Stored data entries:
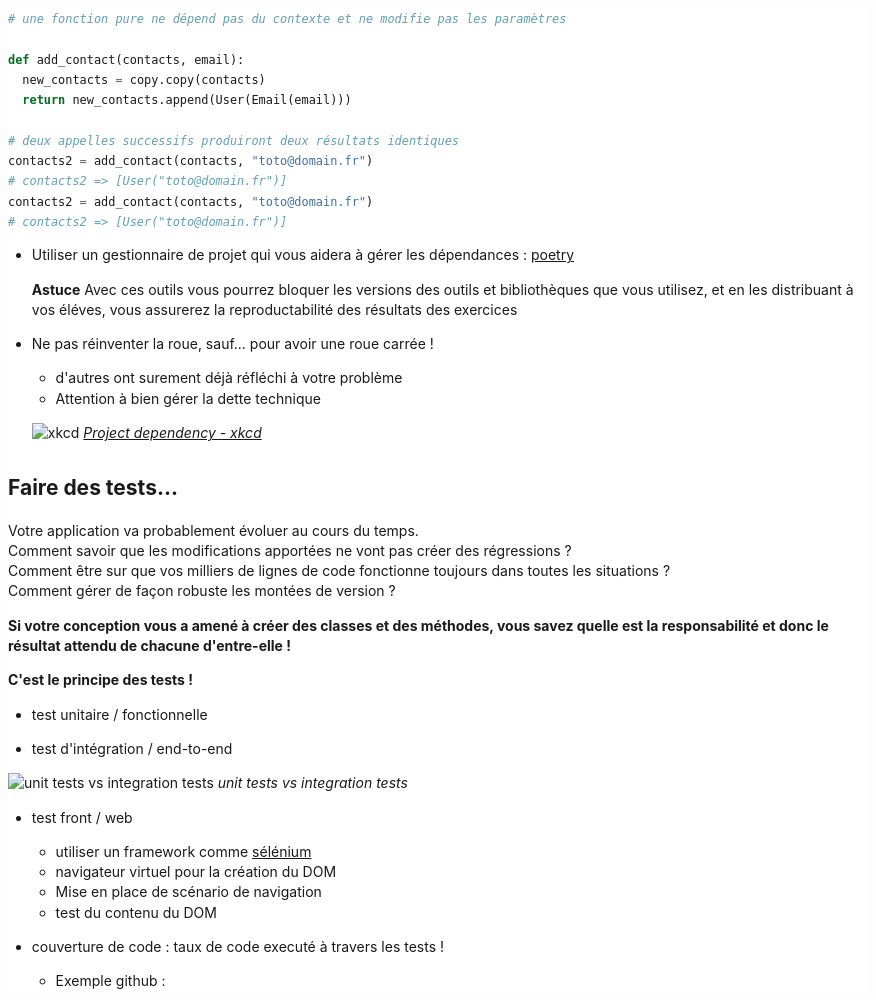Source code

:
   ```python
  # une fonction pure ne dépend pas du contexte et ne modifie pas les paramètres

  def add_contact(contacts, email):
    new_contacts = copy.copy(contacts)
    return new_contacts.append(User(Email(email)))

  # deux appelles successifs produiront deux résultats identiques
  contacts2 = add_contact(contacts, "toto@domain.fr")
  # contacts2 => [User("toto@domain.fr")]
  contacts2 = add_contact(contacts, "toto@domain.fr")
  # contacts2 => [User("toto@domain.fr")]
  ```

* Utiliser un gestionnaire de projet qui vous aidera à gérer les dépendances : [poetry](https://python-poetry.org/)

  **Astuce** Avec ces outils vous pourrez bloquer les versions des outils et bibliothèques que vous utilisez, et en les distribuant à vos éléves, vous assurerez la reproductabilité des résultats des exercices

* Ne pas réinventer la roue, sauf... pour avoir une roue carrée !
  * d'autres ont surement déjà réfléchi à votre problème
  * Attention à bien gérer la dette technique

  ![xkcd](https://imgs.xkcd.com/comics/dependency.png)
  *[Project dependency - xkcd](https://xkcd.com/2347/)*

## Faire des tests...

Votre application va probablement évoluer au cours du temps.  
Comment savoir que les modifications apportées ne vont pas créer des régressions ?  
Comment être sur que vos milliers de lignes de code fonctionne toujours dans toutes les situations ?  
Comment gérer de façon robuste les montées de version ?

**Si votre conception vous a amené à créer des classes et des méthodes, vous savez quelle est la responsabilité et donc le résultat attendu de chacune d'entre-elle !**

**C'est le principe des tests !**

* test unitaire / fonctionnelle

* test d'intégration / end-to-end

![unit tests vs integration tests](https://64.media.tumblr.com/686180f9ae4698a6583238d867ebb58d/tumblr_phj4f3RrnD1xp1nxxo1_500.jpg)
*unit tests vs integration tests*

* test front / web
  * utiliser un framework comme [sélénium](http://docs.seleniumhq.org/)
  * navigateur virtuel pour la création du DOM
  * Mise en place de scénario de navigation
  * test du contenu du DOM

* couverture de code : taux de code executé à travers les tests !
  * Exemple github :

- **EXERCISE AIM**
Look above for the line containing "les tests !", then please write out that line and each one after it through the end, exactly, with nothing else.

- **RESPONSE FOR THIS EXERCISE**
* couverture de code : taux de code executé à travers les tests !
  * Exemple github :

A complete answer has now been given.